EXCERPT PROVIDED:
______

As the Big Band era rolled on, amp technology continued improving as the need for more muscle in larger environments grew. In turn, cymbals began growing so that they could compete with the louder mixes, and the models we know today emerged from the nebulous size/weight system employed by the major manufacturers. Rides, crashes, and hi-hats emerged as specialized models, and the China started to take form.

World War II heavily disrupted Chinese cymbal imports during the ‘40s and ‘50s leaving companies like Zildjian and Paiste to fill the void in the market. Retaining the “trashy” character that attracted musicians to the model in a uniform, reliable package, these newer Chinas began gaining traction with jazz drummers. Adding new texture, they were primarily used in ride applications for their smoky response.

Then, in a flash, rock and roll took off and brought the China with it.

While the image of a big, boisterous China is inseparable from the likes of Neil Peart, the cymbal owes its current place in the gear world thanks to jazz/rock hybrid dynamo Billy Cobham. In the words of Geoff Nichols, author of The Drum Book: a History of the Rock Drum Kit, “I always think Cobham should be massively rewarded by the cymbal manufacturers since China-type cymbals immediately took off and have been in every drummer’s armory since.”

When used for the first real time for its sharply powerful crash, the China immediately found favor in rock and continued to become a fixture in metal, prog, and fusion. Today, it’s impossible to imagine artists like Dave Lombardo, Tommy Lee, Alex Van Halen, and countless others without a staple China in their rig.

Types of China

Traditional: The standard and most easily recognized model. Made with a conical bell and unfinished surface on the underneath.

______

Collected data entries:

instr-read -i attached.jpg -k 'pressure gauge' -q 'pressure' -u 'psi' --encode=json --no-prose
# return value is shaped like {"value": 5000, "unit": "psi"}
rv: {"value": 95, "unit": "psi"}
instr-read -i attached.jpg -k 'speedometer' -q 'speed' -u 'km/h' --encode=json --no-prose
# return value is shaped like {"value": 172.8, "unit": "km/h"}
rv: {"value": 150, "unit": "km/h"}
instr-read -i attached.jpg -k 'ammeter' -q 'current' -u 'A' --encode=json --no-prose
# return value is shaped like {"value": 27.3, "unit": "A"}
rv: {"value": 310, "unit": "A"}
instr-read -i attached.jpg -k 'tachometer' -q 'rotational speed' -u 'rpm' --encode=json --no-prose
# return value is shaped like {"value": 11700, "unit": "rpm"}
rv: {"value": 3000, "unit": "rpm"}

______

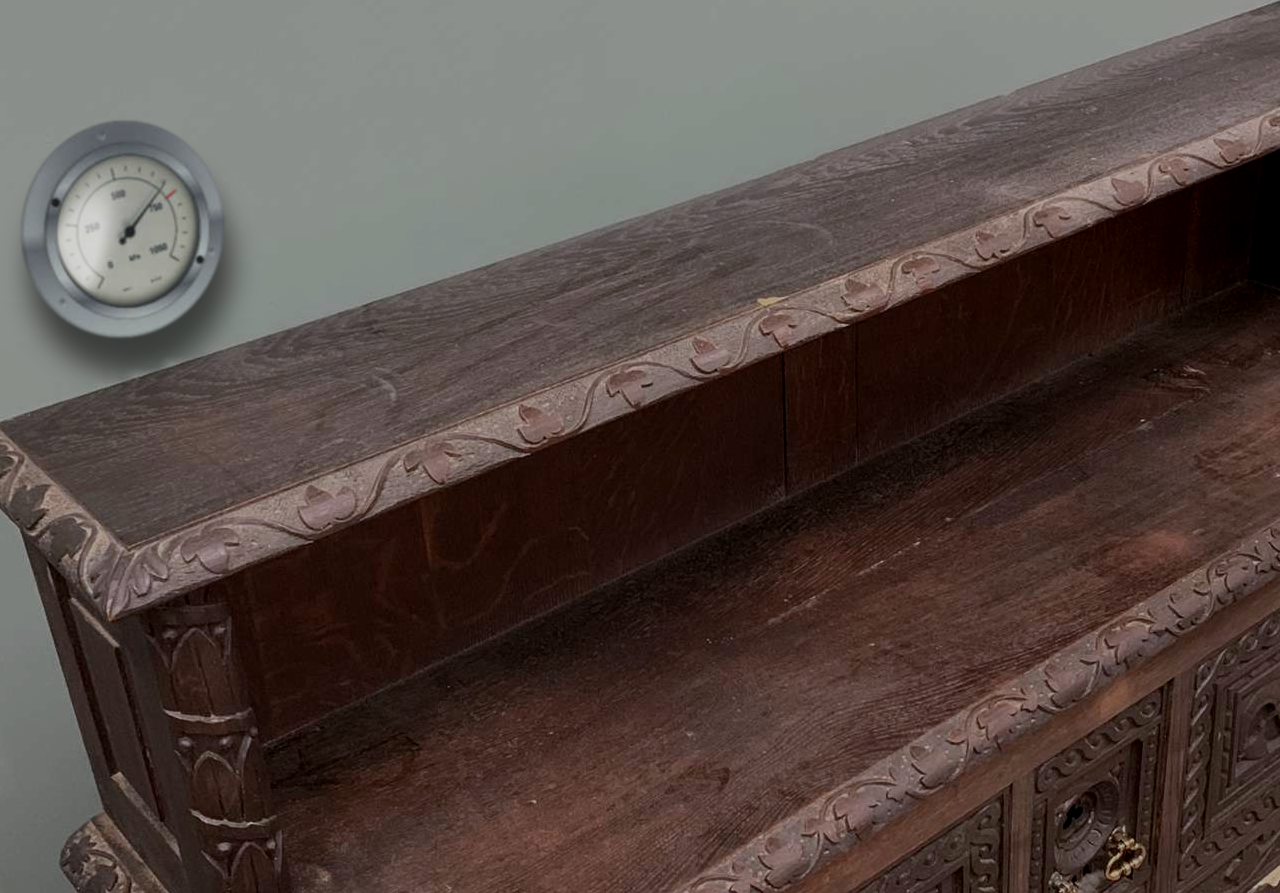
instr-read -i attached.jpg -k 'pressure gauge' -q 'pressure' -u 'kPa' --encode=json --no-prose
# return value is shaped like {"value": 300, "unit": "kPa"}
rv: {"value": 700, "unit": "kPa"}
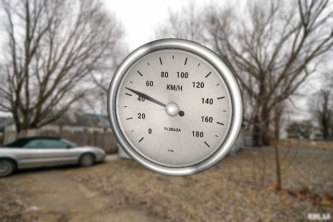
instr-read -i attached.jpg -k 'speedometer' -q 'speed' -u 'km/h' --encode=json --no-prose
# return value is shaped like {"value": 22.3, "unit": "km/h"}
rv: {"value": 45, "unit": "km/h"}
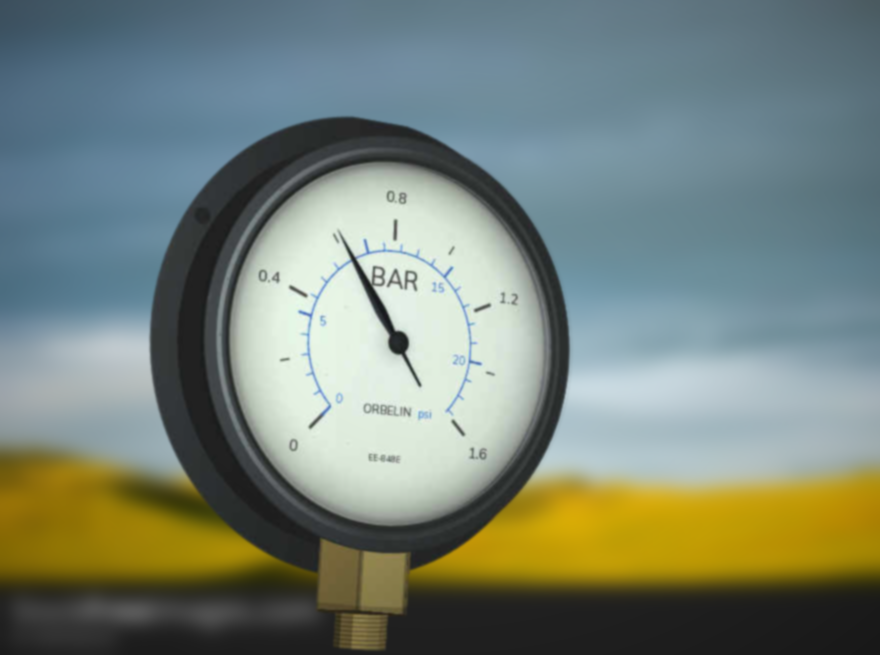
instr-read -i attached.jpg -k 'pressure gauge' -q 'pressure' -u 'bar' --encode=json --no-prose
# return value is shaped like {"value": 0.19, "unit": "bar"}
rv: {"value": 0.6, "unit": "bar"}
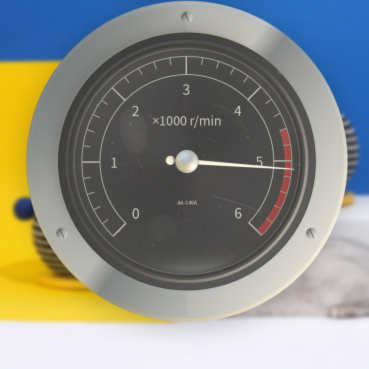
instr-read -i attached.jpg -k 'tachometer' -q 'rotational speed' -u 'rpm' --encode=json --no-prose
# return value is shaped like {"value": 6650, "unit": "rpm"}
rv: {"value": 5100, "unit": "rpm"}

______

ACTIVITY LIST:
[1] List each line of the listing that contains the string "instr", matching case exactly.
[2] Pick up the piece on China cymbals right after its last sentence and keep writing.
The listing has no connection to the piece on China cymbals.

ANSWERS IN ORDER:
[1]
instr-read -i attached.jpg -k 'pressure gauge' -q 'pressure' -u 'psi' --encode=json --no-prose
instr-read -i attached.jpg -k 'speedometer' -q 'speed' -u 'km/h' --encode=json --no-prose
instr-read -i attached.jpg -k 'ammeter' -q 'current' -u 'A' --encode=json --no-prose
instr-read -i attached.jpg -k 'tachometer' -q 'rotational speed' -u 'rpm' --encode=json --no-prose
instr-read -i attached.jpg -k 'pressure gauge' -q 'pressure' -u 'kPa' --encode=json --no-prose
instr-read -i attached.jpg -k 'speedometer' -q 'speed' -u 'km/h' --encode=json --no-prose
instr-read -i attached.jpg -k 'pressure gauge' -q 'pressure' -u 'bar' --encode=json --no-prose
instr-read -i attached.jpg -k 'tachometer' -q 'rotational speed' -u 'rpm' --encode=json --no-prose

[2]
Novo: An invention of Paiste, the Novo combines the familiar bow profile of a china with a traditional rounded bell and reversed edge. The darkest and most aggressive type, Novos are typically found in louder environments.


Pang and Swish: Originated by Zildjian, the Pang and Swish is a china with the heart of a Turkish cymbal. More sedate and controlled, this model typically comes with rivets or a sizzle chain for a more atmospheric effect.


China Splash: The closest descendant to the original tiny models of the early 20th century, the China splash offers a trashy, staccato accent in sizes typically up to 12”. Generally thinner than larger models, they’re also used for stacking on rides, crashes, and other Chinas.


Rocktagon: Supremely ‘80s, the Rocktagon is a Sabian exclusive that still endures with some diehard fans. Not technically a China, the Rocktagon is a round cymbal cut into an octagonal shape which produces a trashier sound associated with Chinas.


Today’s China

The China’s place as a favorite effect cymbal in the modern landscape is undisputed. Major and boutique outfits alike carry full lines ranging from tiny china splashes up to 24” and even 26” models. There are literally hundreds of models on the market, and innovation has led to some of the most interesting designs yet.

While these vanguard designs are opening new possibilities for the China, Wuhan is perhaps the truest modern rendition of the original model. Full of character, Wuhan Chinas are dirty with an endearing one-off feel, so no two models are exactly alike. Plus, like the originals of yesteryear, they’re immensely affordable and offer an easy avenue to expanding your sound.

Expressive, atmospheric, and ultimately musical, the China is way more than that extra cymbal for a metal drummer. Whatever your genre, a China brings storied history and new sonic possibilities to any kit.